L’OLP a hébergé 80 chercheurs dans un centre d’études israéliennes à Beyrouth

"Reading Herzl in Beirut" déterre un centre de recherche de l'OLP, resté dans l'oubli plusieurs décennies, qui a contribué à modifier l'opinion de certains Palestiniens à l'égard d'Israël

Yasser Arafat frappant des mains au-dessus de sa tête alors que certains délégués l'ovationnent, tandis que es deux délégués irlandais, assis au premier rang à gauche, restent assis, lors de l'Assemblée générale des Nations unies, à New York, le 14 novembre 1974. (Crédit : AP)
Yasser Arafat frappant des mains au-dessus de sa tête alors que certains délégués l'ovationnent, tandis que es deux délégués irlandais, assis au premier rang à gauche, restent assis, lors de l'Assemblée générale des Nations unies, à New York, le 14 novembre 1974. (Crédit : AP)

Largement oubliés dans les chroniques de la première guerre du Liban, l’armée israélienne s’était emparée de la bibliothèque et des archives complètes du centre de recherche de l’Organisation de libération de la Palestine (OLP) en septembre 1982. Parmi les livres transportés au sud d’Israël figuraient L’idée sioniste, un recueil de textes sionistes classiques, et d’autres écrits fondamentaux sur la construction d’un État juif.

À l’époque, l’attention des médias s’était concentrée sur la guerre menée par Israël contre l’OLP et sur les massacres perpétrés dans les camps de réfugiés de Sabra et Shatila. Créée en 1965, l’imposante bibliothèque du centre de recherche basé à Beyrouth a fait un bref séjour en Israël. Elle a été restituée à l’OLP en 1983 dans le cadre d’un échange contre des soldats israéliens capturés au Liban.
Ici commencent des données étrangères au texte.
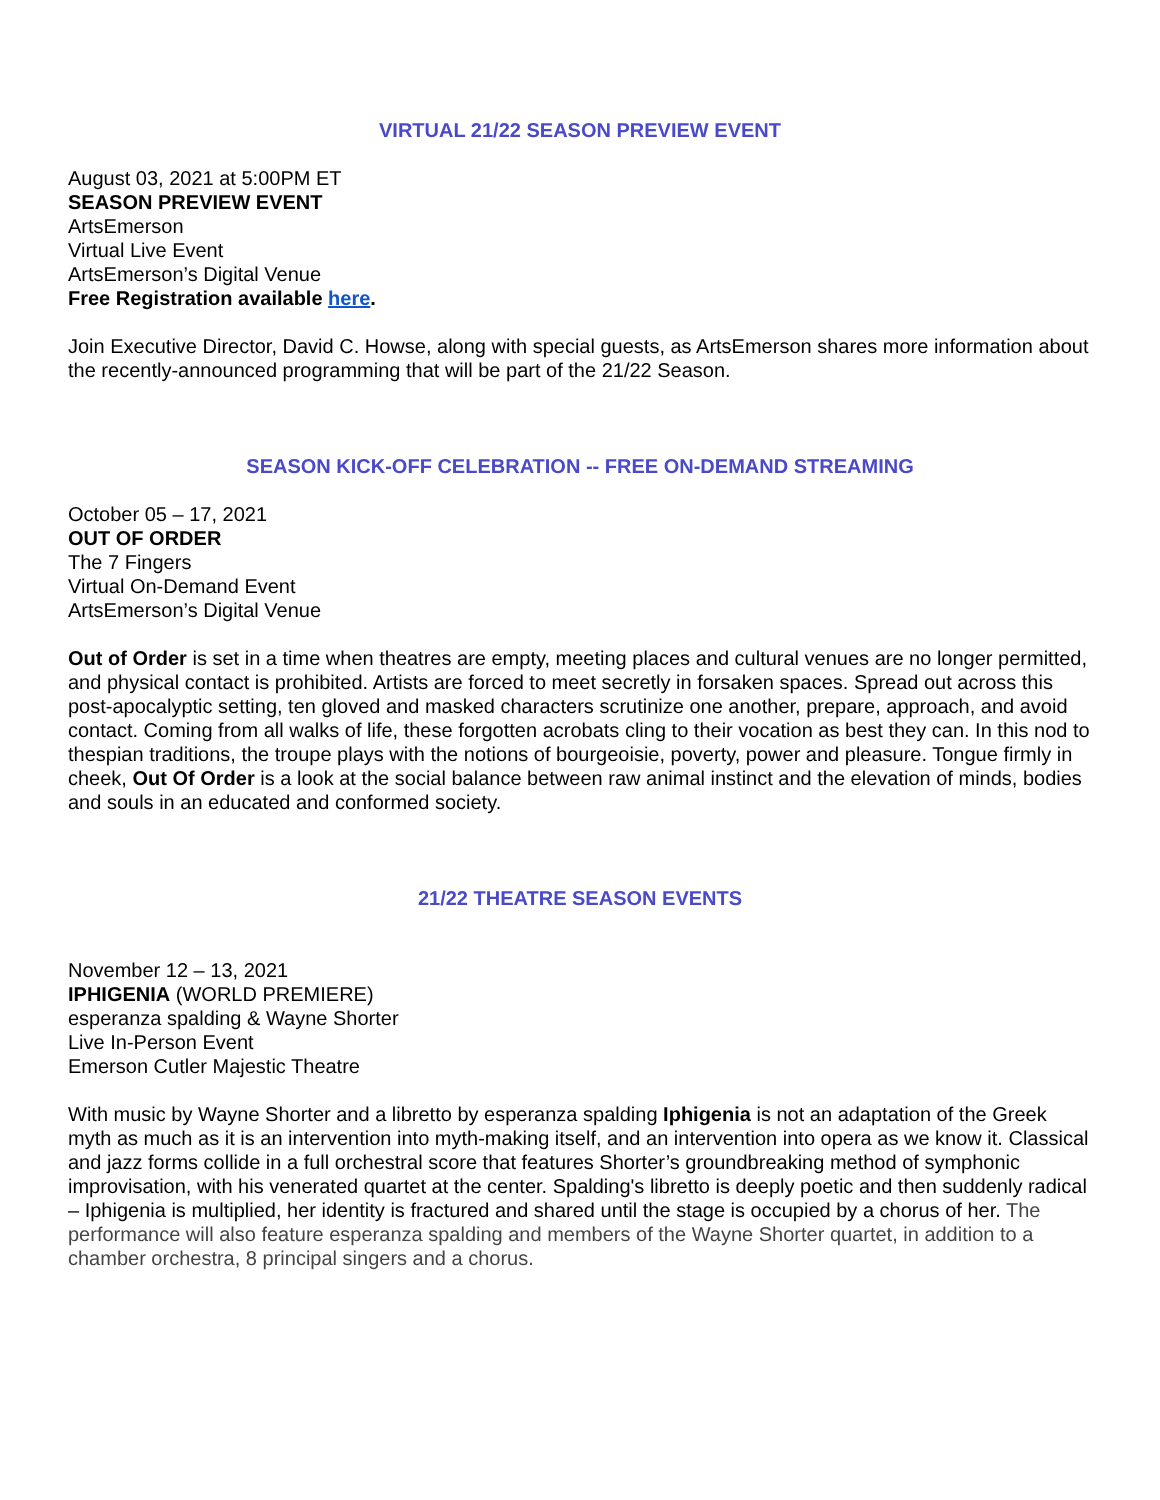VIRTUAL 21/22 SEASON PREVIEW EVENT
August 03, 2021 at 5:00PM ET
SEASON PREVIEW EVENT
ArtsEmerson
Virtual Live Event
ArtsEmerson’s Digital Venue
Free Registration available here.
Join Executive Director, David C. Howse, along with special guests, as ArtsEmerson shares more information about the recently-announced programming that will be part of the 21/22 Season.
SEASON KICK-OFF CELEBRATION -- FREE ON-DEMAND STREAMING
October 05 – 17, 2021
OUT OF ORDER
The 7 Fingers
Virtual On-Demand Event
ArtsEmerson’s Digital Venue
Out of Order is set in a time when theatres are empty, meeting places and cultural venues are no longer permitted, and physical contact is prohibited. Artists are forced to meet secretly in forsaken spaces. Spread out across this post-apocalyptic setting, ten gloved and masked characters scrutinize one another, prepare, approach, and avoid contact. Coming from all walks of life, these forgotten acrobats cling to their vocation as best they can. In this nod to thespian traditions, the troupe plays with the notions of bourgeoisie, poverty, power and pleasure. Tongue firmly in cheek, Out Of Order is a look at the social balance between raw animal instinct and the elevation of minds, bodies and souls in an educated and conformed society.
21/22 THEATRE SEASON EVENTS
November 12 – 13, 2021
IPHIGENIA (WORLD PREMIERE)
esperanza spalding & Wayne Shorter
Live In-Person Event
Emerson Cutler Majestic Theatre
With music by Wayne Shorter and a libretto by esperanza spalding Iphigenia is not an adaptation of the Greek myth as much as it is an intervention into myth-making itself, and an intervention into opera as we know it. Classical and jazz forms collide in a full orchestral score that features Shorter’s groundbreaking method of symphonic improvisation, with his venerated quartet at the center. Spalding's libretto is deeply poetic and then suddenly radical – Iphigenia is multiplied, her identity is fractured and shared until the stage is occupied by a chorus of her. The performance will also feature esperanza spalding and members of the Wayne Shorter quartet, in addition to a chamber orchestra, 8 principal singers and a chorus.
Dans son nouveau livre, Reading Herzl in Beirut: The PLO Effort to Know the Enemy (« Lire Herzl à Beyrouth : L’effort de l’OLP pour connaître l’ennemi »), publié le 9 juillet, l’historien Jonathan Marc Gribetz documente les relations « tendues » d’Israël avec le centre de recherche, aujourd’hui basé à Ramallah.

« Depuis ces premières années à Beyrouth, les intellectuels nationalistes palestiniens, les militants et les alliés ont été parmi les lecteurs les plus avides de la presse israélienne et des études juives, sionistes et israéliennes. On pourrait considérer cela comme un héritage du Centre de recherche de l’OLP », a déclaré Gribetz dans une interview accordée au Times of Israel.
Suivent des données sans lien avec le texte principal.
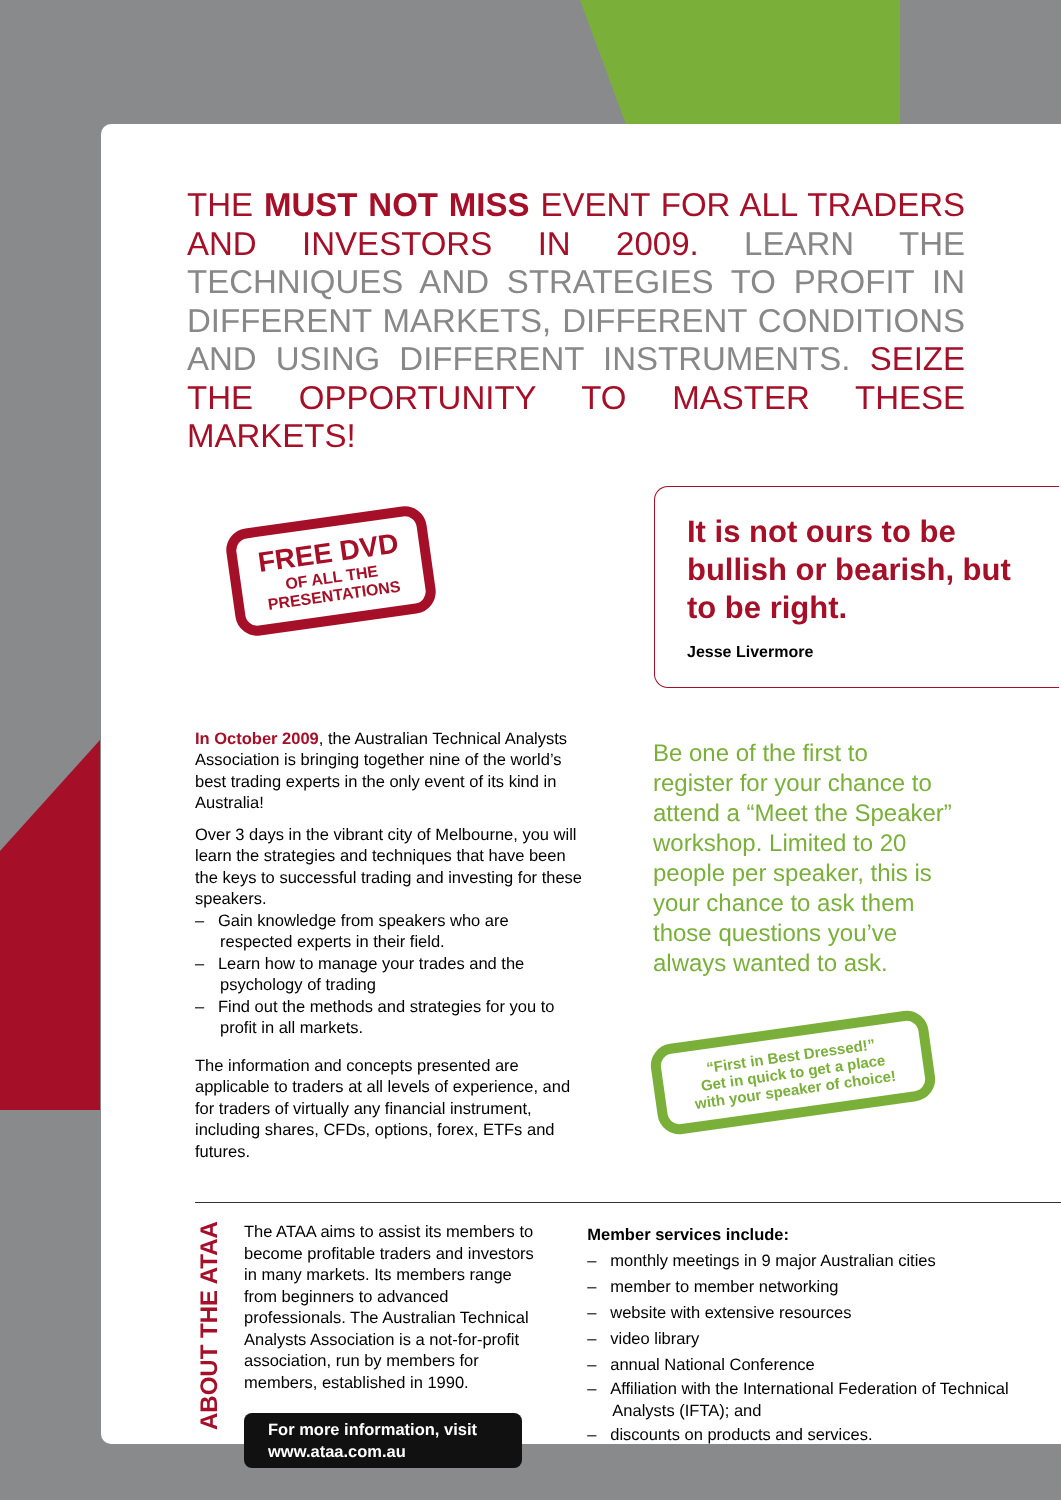THE MUST NOT MISS EVENT FOR ALL TRADERS AND INVESTORS IN 2009. LEARN THE TECHNIQUES AND STRATEGIES TO PROFIT IN DIFFERENT MARKETS, DIFFERENT CONDITIONS AND USING DIFFERENT INSTRUMENTS. SEIZE THE OPPORTUNITY TO MASTER THESE MARKETS!
FREE DVD
OF ALL THE
PRESENTATIONS
It is not ours to be bullish or bearish, but to be right.
Jesse Livermore
In October 2009, the Australian Technical Analysts Association is bringing together nine of the world’s best trading experts in the only event of its kind in Australia!
Over 3 days in the vibrant city of Melbourne, you will learn the strategies and techniques that have been the keys to successful trading and investing for these speakers.
– Gain knowledge from speakers who are respected experts in their field.
– Learn how to manage your trades and the psychology of trading
– Find out the methods and strategies for you to profit in all markets.
The information and concepts presented are applicable to traders at all levels of experience, and for traders of virtually any financial instrument, including shares, CFDs, options, forex, ETFs and futures.
Be one of the first to register for your chance to attend a “Meet the Speaker” workshop. Limited to 20 people per speaker, this is your chance to ask them those questions you’ve always wanted to ask.
“First in Best Dressed!”
Get in quick to get a place with your speaker of choice!
ABOUT THE ATAA
The ATAA aims to assist its members to become profitable traders and investors in many markets. Its members range from beginners to advanced professionals. The Australian Technical Analysts Association is a not-for-profit association, run by members for members, established in 1990.
For more information, visit www.ataa.com.au
Member services include:
– monthly meetings in 9 major Australian cities
– member to member networking
– website with extensive resources
– video library
– annual National Conference
– Affiliation with the International Federation of Technical Analysts (IFTA); and
– discounts on products and services.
Des secouristes cherchant des survivants après une explosion au quartier général de l’armée israélienne dans la ville libanaise de Tyr, en 1982. (Crédit : Wikimedia Commons/Archives de l’armée israélienne)
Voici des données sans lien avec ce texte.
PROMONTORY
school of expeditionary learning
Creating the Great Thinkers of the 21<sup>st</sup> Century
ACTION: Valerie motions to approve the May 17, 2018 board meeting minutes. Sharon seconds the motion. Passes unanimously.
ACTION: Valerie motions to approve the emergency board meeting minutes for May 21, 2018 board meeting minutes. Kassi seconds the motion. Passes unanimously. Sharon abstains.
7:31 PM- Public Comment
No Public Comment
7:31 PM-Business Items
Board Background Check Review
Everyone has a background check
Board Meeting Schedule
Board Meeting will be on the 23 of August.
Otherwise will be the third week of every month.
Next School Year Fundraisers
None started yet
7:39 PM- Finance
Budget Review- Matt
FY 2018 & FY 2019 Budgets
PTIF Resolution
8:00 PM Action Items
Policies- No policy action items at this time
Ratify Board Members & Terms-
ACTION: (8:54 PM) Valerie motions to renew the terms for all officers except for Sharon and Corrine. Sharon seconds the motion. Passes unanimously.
À son apogée, à la fin des années 1970, le Centre de recherche de l’OLP employait 80 personnes et publiait à un rythme effréné. La constitution de l’OLP prévoyait la création d’un « département de recherche ». Les chercheurs se sont alors rapidement mis à « rechercher les faits détaillés sur tout ce qui est lié à la question palestinienne de tous les côtés.

Professeur d’études proche-orientales et judaïques à Princeton, Gribetz a effectué des recherches pour ce livre en Israël, dans les Territoires palestiniens et en Europe. En 2018, il s’est rendu en Cisjordanie pour visiter le siège actuel du Centre de recherche de l’OLP.

À Ramallah, Gribetz a été chaleureusement accueilli par le personnel. Il a rencontré Samih Shabeeb, le défunt directeur du centre. Cet intellectuel palestinien avait rejoint le centre de recherche en 1978 et se trouvait dans le centre de Beyrouth Ouest lorsque les bombes étaient tombées sur le bâtiment en février 1983.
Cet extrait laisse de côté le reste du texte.